== WHAT THIS TASK INVOLVES ==
Carry over every entry exactly as written, though not the pictures it contains.

== DATA UNDER STUDY ==
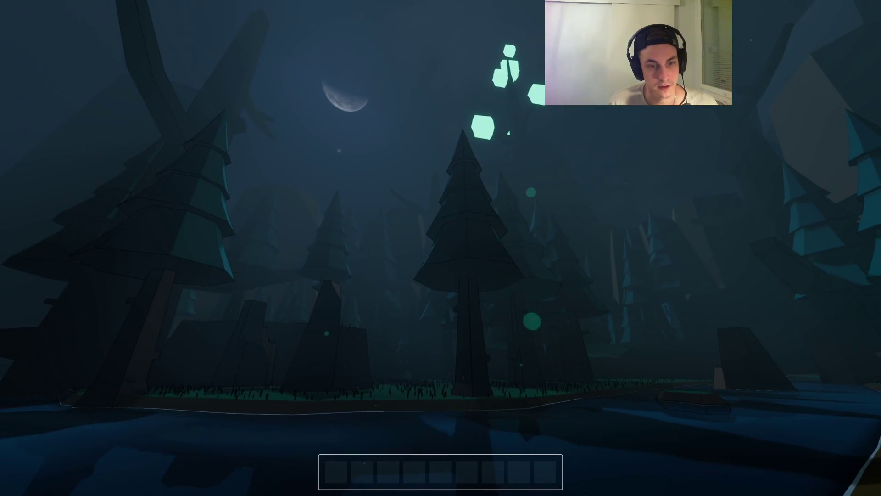
key(F3)
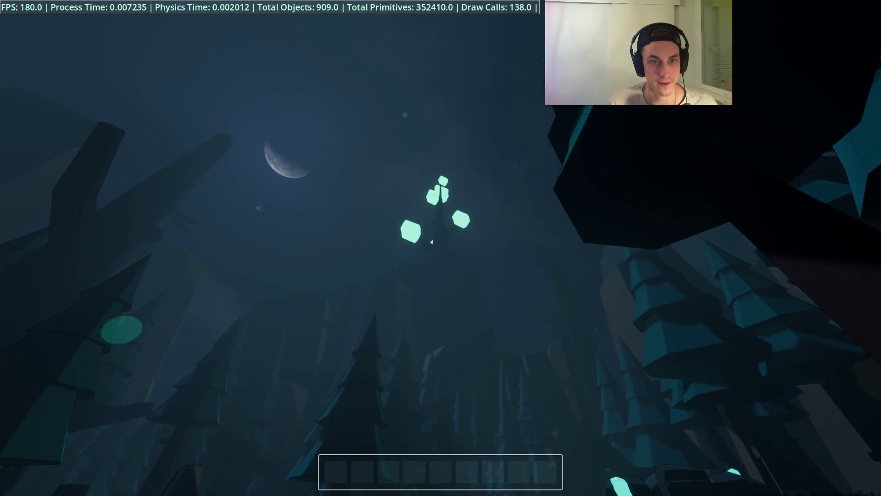
key(F8)
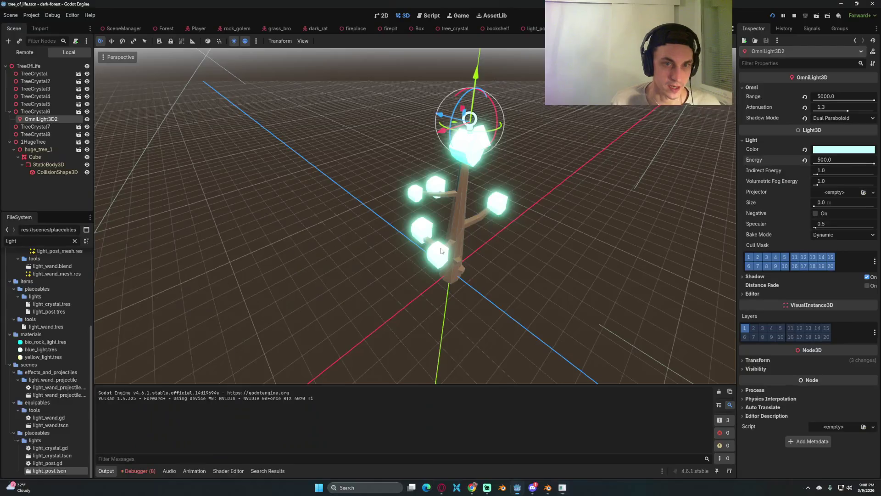
mouse_move(426, 186)
mouse_down()
mouse_move(527, 179)
mouse_move(508, 161)
mouse_up()
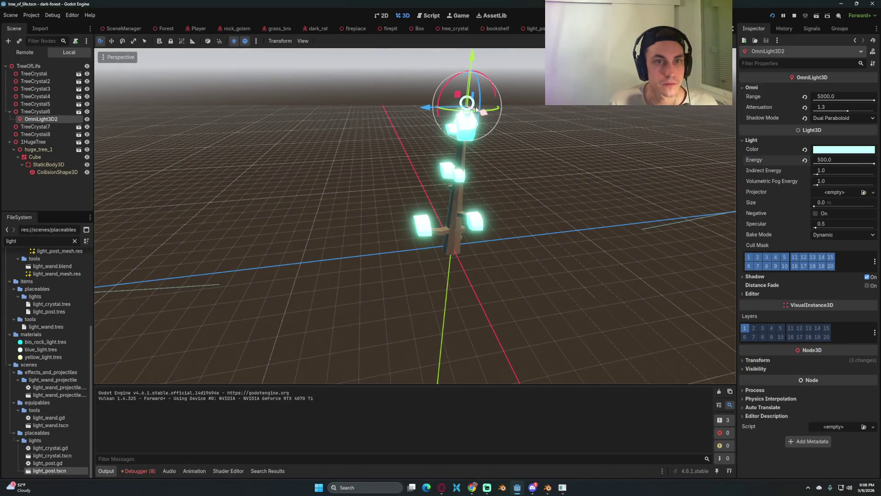
click(165, 28)
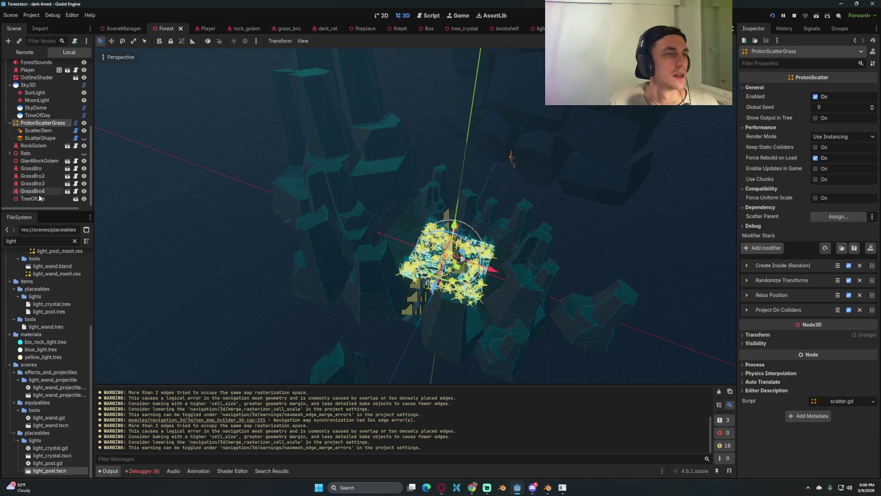
click(32, 198)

== RESULT ==
key(F3)
key(F8)
mouse_move(426, 186)
mouse_down()
mouse_move(527, 179)
mouse_move(508, 161)
mouse_up()
click(165, 28)
click(32, 198)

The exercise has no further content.